* [DIRECTIONS FOR THIS TASK] Would you give the entries again word for word, with no pictures in the copy?

* [Excerpts from a dataset]
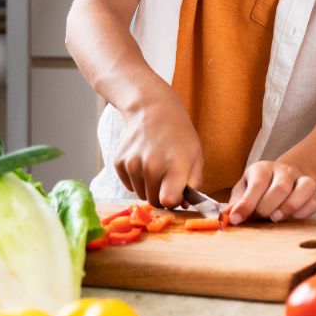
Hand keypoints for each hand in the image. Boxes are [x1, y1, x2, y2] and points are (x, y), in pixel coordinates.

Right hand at [114, 93, 202, 208]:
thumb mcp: (196, 156)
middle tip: (168, 177)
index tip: (177, 192)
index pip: (168, 201)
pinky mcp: (118, 163)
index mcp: (174, 166)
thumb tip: (183, 205)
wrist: (153, 110)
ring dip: (150, 186)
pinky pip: (129, 185)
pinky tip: (144, 160)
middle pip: (154, 200)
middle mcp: (151, 166)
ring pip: (141, 194)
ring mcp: (132, 164)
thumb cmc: (179, 135)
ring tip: (157, 166)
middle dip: (162, 194)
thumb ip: (194, 183)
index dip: (174, 201)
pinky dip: (137, 179)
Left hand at [226, 160, 315, 223]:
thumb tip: (227, 216)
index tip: (236, 219)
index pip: (257, 185)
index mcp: (263, 168)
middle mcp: (284, 171)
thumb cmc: (259, 188)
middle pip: (280, 188)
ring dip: (288, 208)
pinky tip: (290, 218)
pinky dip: (302, 213)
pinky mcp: (313, 193)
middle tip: (259, 218)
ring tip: (275, 218)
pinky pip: (313, 202)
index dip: (246, 204)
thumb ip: (236, 202)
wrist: (284, 177)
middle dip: (267, 208)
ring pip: (303, 189)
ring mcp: (301, 180)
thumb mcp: (243, 190)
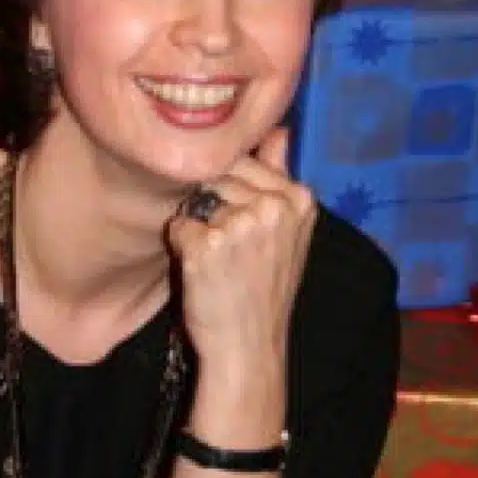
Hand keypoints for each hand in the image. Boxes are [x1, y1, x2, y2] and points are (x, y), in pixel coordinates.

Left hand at [166, 128, 316, 390]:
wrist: (249, 348)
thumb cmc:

* [REPLY TO THE EXERCISE]
Hand keypoints for each hand in the image. Boxes are [x1, y1, x2, y2] and points are (x, y), in pixel coordinates.

Right hand at [114, 93, 202, 208]:
thumb mcp: (196, 156)
middle tip: (168, 177)
index tip: (177, 192)
index pip: (168, 201)
pinky mcp: (118, 163)
index mcp: (174, 166)
thumb tip: (183, 205)
wrist: (153, 110)
ring dip: (150, 186)
pinky pip: (129, 185)
pinky tip: (144, 160)
middle pip: (154, 200)
middle mcp: (151, 166)
ring pip: (141, 194)
ring mcp: (132, 164)
thumb cmc: (179, 135)
ring tip: (157, 166)
middle dip: (162, 194)
thumb ip: (194, 183)
index dip: (174, 201)
pinky dip: (137, 179)
Left hand at [226, 160, 315, 223]:
thumb tip: (227, 216)
index tip: (236, 219)
index pip: (257, 185)
index mcp: (263, 168)
middle mcp: (284, 171)
thumb cmc: (259, 188)
middle pip: (280, 188)
ring dip: (288, 208)
pinky tip: (290, 218)
pinky dip: (302, 213)
pinky mcp: (313, 193)
middle tip: (259, 218)
ring tip: (275, 218)
pinky pip: (313, 202)
index dip: (246, 204)
thumb ip: (236, 202)
wrist: (284, 177)
middle dip: (267, 208)
ring pip: (303, 189)
ring mcp: (301, 180)
thumb mcp: (243, 190)
Hand keypoints for each hand in the image. Boxes are [x1, y1, x2, y2] and points are (x, y), in pixel coordinates.

Left hand at [166, 128, 316, 390]:
wrist: (249, 348)
thumb cmc:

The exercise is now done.